Sonoma State University

In Spring 2007, Sonoma State University (SSU) hired our firm to create a campus-wide dining services master plan as well as to review the planned programming and space allocation program for the new University Center. As part of the process, our team studied the University’s strategic master plan and considered how the planned changes to the campus including the new University Center would /could impact Dining Services. These changes included the planned increase in enrollment to 10,000 students and the addition of a new housing complex.

One major challenge facing SSU was the lack of a contemporary and conveniently located University Center. The existing student center was somewhat outdated and undersized for the existing population, lacked sufficient and attractive meeting space and was no longer conveniently located to the academic core of campus. SSU planned to build a new state-of-the-art campus center near the recreation center and to the academic core of campus. One of the goals of this new building was create social/meeting space for campus community members and especially commuter students, 84% of whom live within one mile of campus. Other challenges facing SSU’s dining services department: a dated residential dining venue that was off the beaten path, a meal plan program that offered meals-per-week plans that students disliked and an untapped commuter student market which was largely underserved by the current facilities.

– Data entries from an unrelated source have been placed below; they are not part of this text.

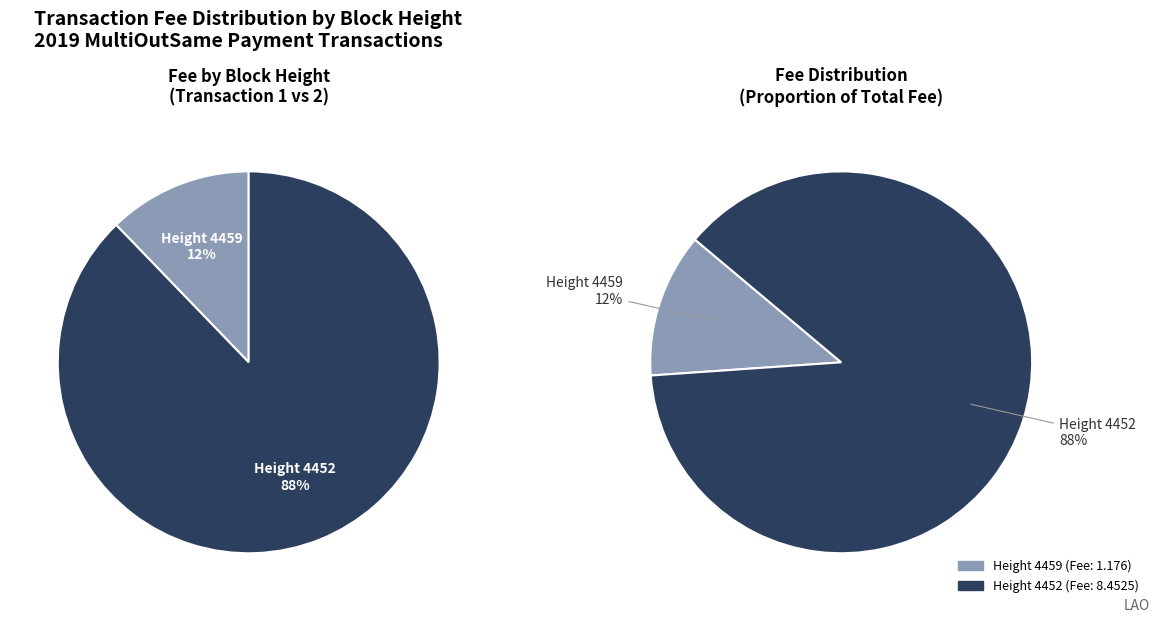

To the nearest percent, what is the average slice percentage?

50%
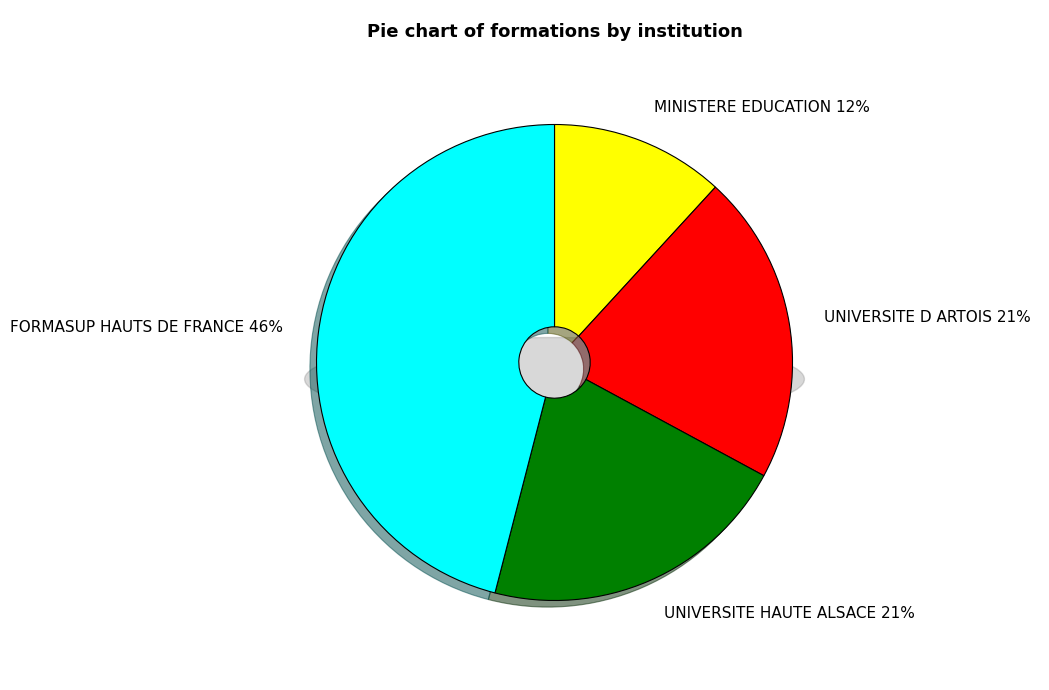

What percentage is the MINISTERE AUPRES DU MIN DE L'EDUCATION slice, to the nearest percent?

12%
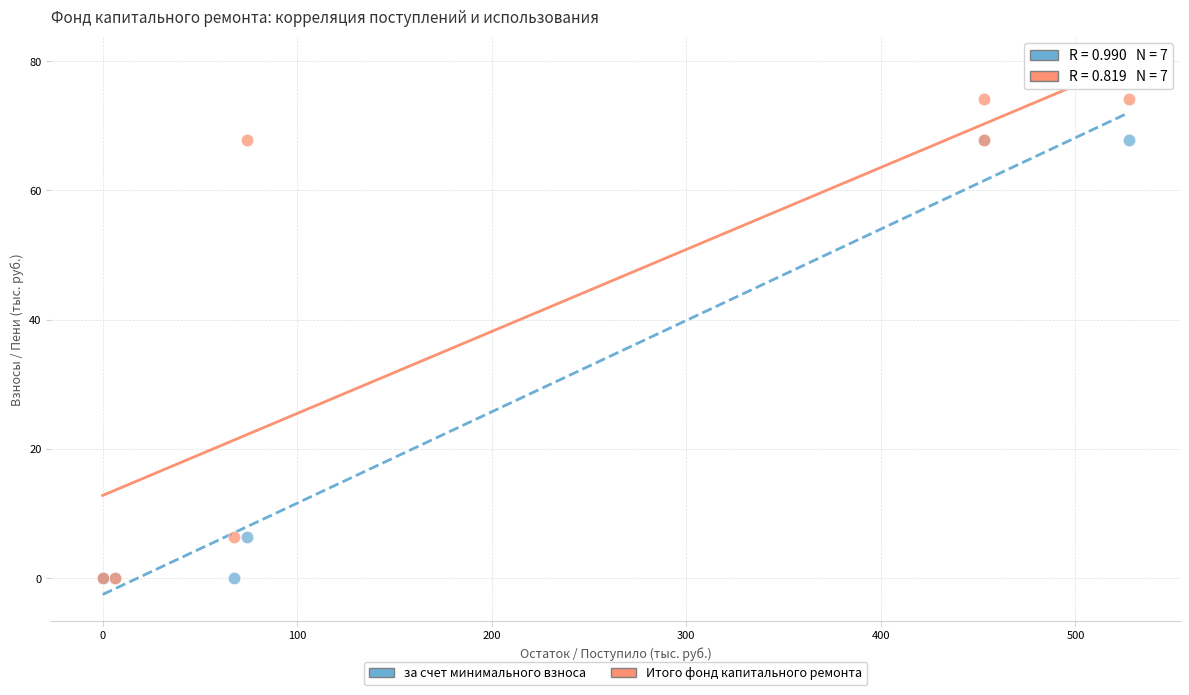

Which series contains the highest Y value?

Итого фонд капитального ремонта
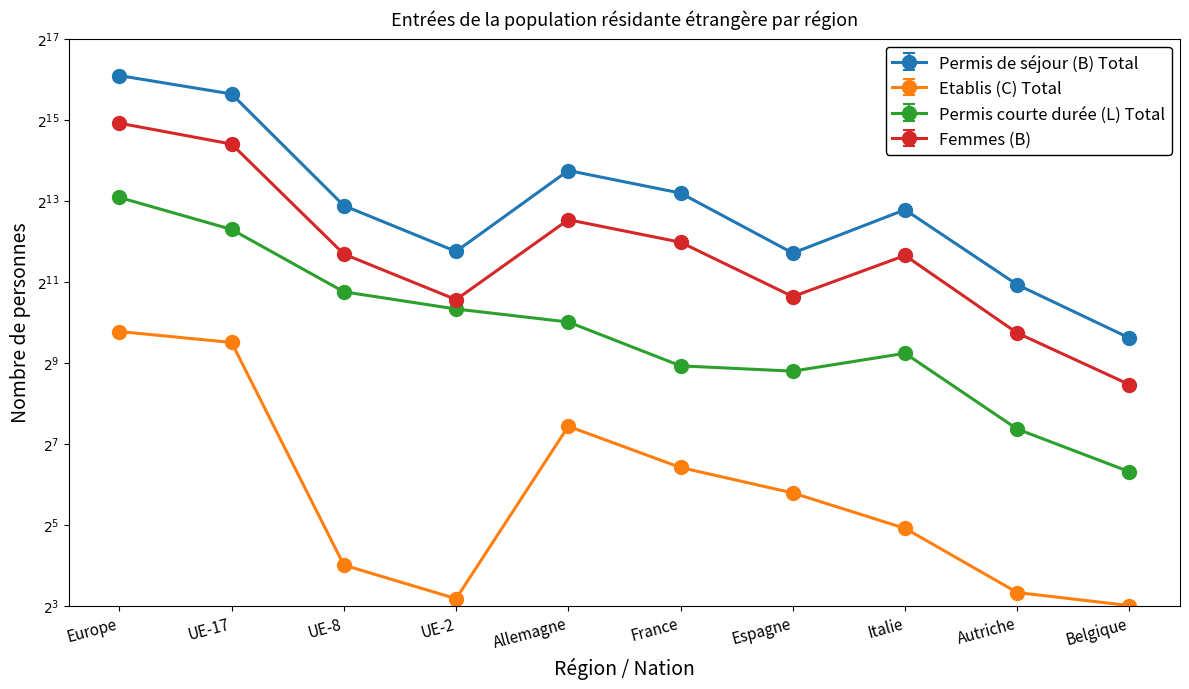

Reading left to right, what are all the values shown in this chart?

Permis de séjour (B) Total: Europe=69541.0	UE-17=50757.0	UE-8=7511.0	UE-2=3428.0	Allemagne=13696.0	France=9308.0	Espagne=3335.0	Italie=7000.0	Autriche=1940.0	Belgique=779.0
Etablis (C) Total: Europe=871.0	UE-17=722.0	UE-8=16.0	UE-2=9.0	Allemagne=172.0	France=85.0	Espagne=55.0	Italie=30.0	Autriche=10.0	Belgique=8.0
Permis courte durée (L) Total: Europe=8468.2	UE-17=4899.0	UE-8=1684.6	UE-2=1254.4	Allemagne=1004.5	France=474.3	Espagne=433.2	Italie=588.0	Autriche=160.7	Belgique=77.4
Femmes (B): Europe=30799.0	UE-17=21540.0	UE-8=3279.0	UE-2=1503.0	Allemagne=5902.0	France=4014.0	Espagne=1584.0	Italie=3200.0	Autriche=849.0	Belgique=351.0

Our team kicked off this project by spending three days on campus where we immersed ourselves in the campus culture. We toured the campus and all of the dining venues as well as conducted focus groups and interviews with students (resident and non-resident), faculty, staff and administrators. Our goal was to learn as much as we could about customers’ current perceptions of the campus dining program. Using this valuable information, we created a web-based survey to further confirm and/or challenge these perceptions and to evaluate how campus customers might react to possible changes to the dining program including different meal plan options and services. More than 600 customers responded to the survey.

After analyzing the results of the survey and our qualitative market research, we presented our findings and preliminary recommendations to campus decision makers. They embraced our recommendations which included consolidating most of the dining venues into the new University Center in order to maximize food production and labor efficiencies and to provide convenient dining options for the majority of SSU’s campus constituents. To illustrate these savings, our team completed extensive five-year financial projections complete with staffing matrices for all of the recommended venues in the new University Center along with revenue and expense projections which were rolled into a proforma. The financial projections were included in a final report which was delivered to the University in Fall 2007 summarizing our findings and providing narrative descriptions of our recommendations.